• **Aim of the task**
Which lines hold the word "moderna"? Copy each of them from the material.

• **Records for this task**
%%
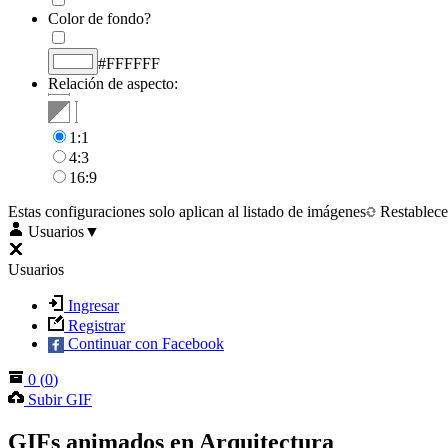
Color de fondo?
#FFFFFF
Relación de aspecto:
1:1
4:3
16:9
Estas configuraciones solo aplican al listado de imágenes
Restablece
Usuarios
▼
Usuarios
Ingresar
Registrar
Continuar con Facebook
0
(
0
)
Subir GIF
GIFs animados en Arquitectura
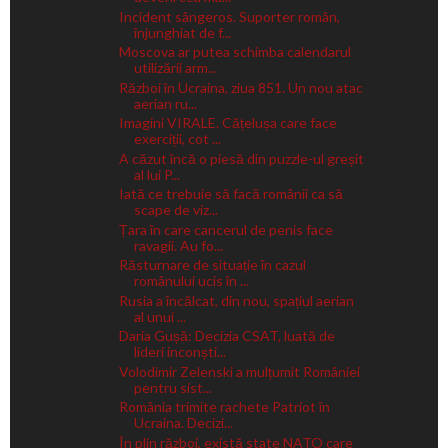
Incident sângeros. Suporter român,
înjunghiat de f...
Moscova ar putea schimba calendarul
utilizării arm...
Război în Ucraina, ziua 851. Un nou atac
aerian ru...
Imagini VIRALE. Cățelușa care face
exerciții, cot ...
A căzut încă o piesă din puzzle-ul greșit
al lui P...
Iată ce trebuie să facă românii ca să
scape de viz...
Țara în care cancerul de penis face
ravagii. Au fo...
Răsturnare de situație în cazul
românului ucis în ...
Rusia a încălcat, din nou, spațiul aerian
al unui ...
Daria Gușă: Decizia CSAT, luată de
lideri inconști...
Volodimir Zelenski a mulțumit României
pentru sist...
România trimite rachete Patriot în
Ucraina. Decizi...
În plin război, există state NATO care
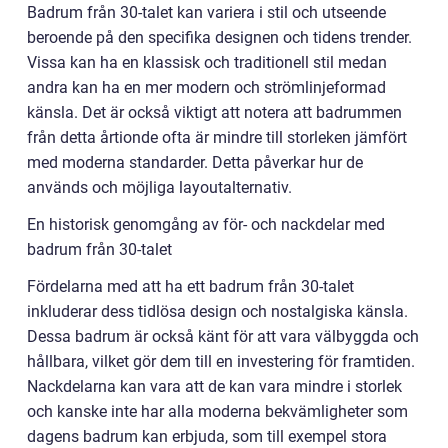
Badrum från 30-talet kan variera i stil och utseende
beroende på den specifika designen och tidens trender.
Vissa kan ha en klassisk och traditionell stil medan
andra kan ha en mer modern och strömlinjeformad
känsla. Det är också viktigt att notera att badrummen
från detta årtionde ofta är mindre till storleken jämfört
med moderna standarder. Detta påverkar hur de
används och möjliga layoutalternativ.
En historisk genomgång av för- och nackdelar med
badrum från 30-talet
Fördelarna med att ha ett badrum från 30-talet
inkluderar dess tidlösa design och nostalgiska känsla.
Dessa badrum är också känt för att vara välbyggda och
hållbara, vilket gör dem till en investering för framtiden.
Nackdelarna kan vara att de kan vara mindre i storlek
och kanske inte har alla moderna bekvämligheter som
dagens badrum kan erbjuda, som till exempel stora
%%
%%
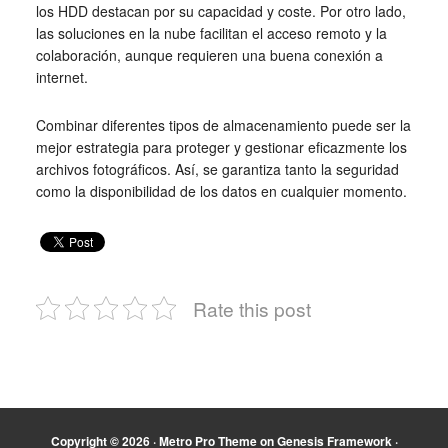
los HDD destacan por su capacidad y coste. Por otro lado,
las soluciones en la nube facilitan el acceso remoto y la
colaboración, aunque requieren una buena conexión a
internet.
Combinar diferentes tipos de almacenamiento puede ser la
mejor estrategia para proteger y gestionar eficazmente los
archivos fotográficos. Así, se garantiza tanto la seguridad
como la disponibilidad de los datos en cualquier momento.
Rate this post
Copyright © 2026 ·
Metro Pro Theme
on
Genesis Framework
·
%%
%%
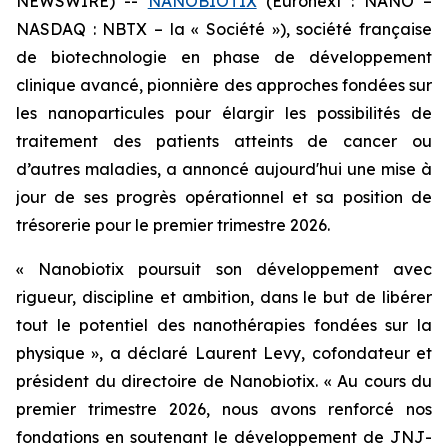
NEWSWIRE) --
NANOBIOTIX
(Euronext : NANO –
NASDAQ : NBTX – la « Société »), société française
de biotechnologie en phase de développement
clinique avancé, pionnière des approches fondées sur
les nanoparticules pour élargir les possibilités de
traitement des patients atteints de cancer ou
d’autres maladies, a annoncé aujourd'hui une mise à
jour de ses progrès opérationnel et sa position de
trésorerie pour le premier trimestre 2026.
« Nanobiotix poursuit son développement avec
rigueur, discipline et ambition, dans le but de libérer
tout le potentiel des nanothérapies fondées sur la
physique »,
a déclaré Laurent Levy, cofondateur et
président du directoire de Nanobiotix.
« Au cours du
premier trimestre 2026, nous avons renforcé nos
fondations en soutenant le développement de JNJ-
%%
• **Output of the task**
med moderna standarder. Detta påverkar hur de
och kanske inte har alla moderna bekvämligheter som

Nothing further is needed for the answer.